「公務員が広報誌をつくるのも、プロの編集者と同じように、お金をもらっている。そこにボーダーはない。だから、僕は彼らがつくる雑誌よりもいいものをと、いつも考えています」
こう語る佐久間だが、そのストイックなまでの姿勢の裏には、公務員に対する危機感とプロ意識があった。
埼玉県三芳町で広報を務める佐久間智之
捨てられた広報誌を見つけ一念発起
佐久間は、2011年4月から2018年5月まで三芳町役場で広報を担当し、民間企業への出向を経て、再びこの広報担当を務めている。広報担当になったきっかけは、介護保険を担当していた際、調査に行ったマンションのゴミ捨て場で、「広報みよし」がチラシに紛れて捨てられていたのを目にしたことだ。
「2つの意味で『もったいないな』と思いました。1つは、税金と資源の無駄。もう1つは、住民に対して、町の情報が届いていないということ。どうにか改善できないかと、心にずっと引っかかっていました」
広報誌は、町の「顔」のはずだ。簡単に捨てられてしまうようなものでよいのか。そんな思いを抱いたちょうど矢先、三芳町長が町のPRを進めようと、初の広報担当を募集するという話が舞い込んできた。

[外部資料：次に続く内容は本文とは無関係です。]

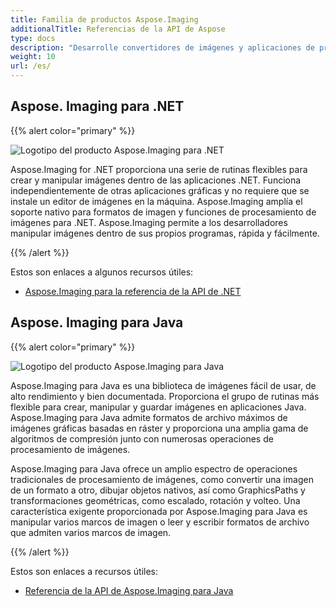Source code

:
 ```yaml
---
title: Familia de productos Aspose.Imaging
additionalTitle: Referencias de la API de Aspose
type: docs
description: "Desarrolle convertidores de imágenes y aplicaciones de procesamiento de imágenes de documentos autohospedadas o en la nube con las API fáciles de usar de Aspose.Imaging. Aspose.Imaging está disponible para .NET, Java y otras plataformas."
weight: 10
url: /es/
---
```


## Aspose. Imaging para .NET

{{% alert color="primary" %}} 

![Logotipo del producto Aspose.Imaging para .NET](../home_1.png)

Aspose.Imaging for .NET proporciona una serie de rutinas flexibles para crear y manipular imágenes dentro de las aplicaciones .NET. Funciona independientemente de otras aplicaciones gráficas y no requiere que se instale un editor de imágenes en la máquina. Aspose.Imaging amplía el soporte nativo para formatos de imagen y funciones de procesamiento de imágenes para .NET. Aspose.Imaging permite a los desarrolladores manipular imágenes dentro de sus propios programas, rápida y fácilmente.

{{% /alert %}}

Estos son enlaces a algunos recursos útiles:
- [Aspose.Imaging para la referencia de la API de .NET](/imaging/es/net/)

## Aspose. Imaging para Java

{{% alert color="primary" %}}

![Logotipo del producto Aspose.Imaging para Java](../home_2.png)

Aspose.Imaging para Java es una biblioteca de imágenes fácil de usar, de alto rendimiento y bien documentada. Proporciona el grupo de rutinas más flexible para crear, manipular y guardar imágenes en aplicaciones Java. Aspose.Imaging para Java admite formatos de archivo máximos de imágenes gráficas basadas en ráster y proporciona una amplia gama de algoritmos de compresión junto con numerosas operaciones de procesamiento de imágenes.

Aspose.Imaging para Java ofrece un amplio espectro de operaciones tradicionales de procesamiento de imágenes, como convertir una imagen de un formato a otro, dibujar objetos nativos, así como GraphicsPaths y transformaciones geométricas, como escalado, rotación y volteo. Una característica exigente proporcionada por Aspose.Imaging para Java es manipular varios marcos de imagen o leer y escribir formatos de archivo que admiten varios marcos de imagen.

{{% /alert %}}

Estos son enlaces a recursos útiles:

- [Referencia de la API de Aspose.Imaging para Java](/imaging/java/)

佐久間は、以前、ビジュアル系バンドのフライヤーを作成していた経験があった。このノウハウは広報誌に援用できるのでは──。そう考え、広報担当に立候補。町長に「日本一の広報誌をつくります」と宣言し、固い握手を交わしたという。
佐久間智之が手がける「広報みよし」
しかし、ことはそう簡単ではなかった。当初は、広報誌のタイトルをローマ字に変えただけで、「前のほうが良かった」と住民から苦情が殺到。そこで、表表紙はローマ字、裏表紙はひらがなにして、裏からも表からも読める「両開き」に変更した。
画期的なアイデアかと思われたが、余計に混乱を招いてしまうという結果に。「広報誌を手に取る人たちのことを、よく考えていませんでした」と、佐久間は当時を省みる。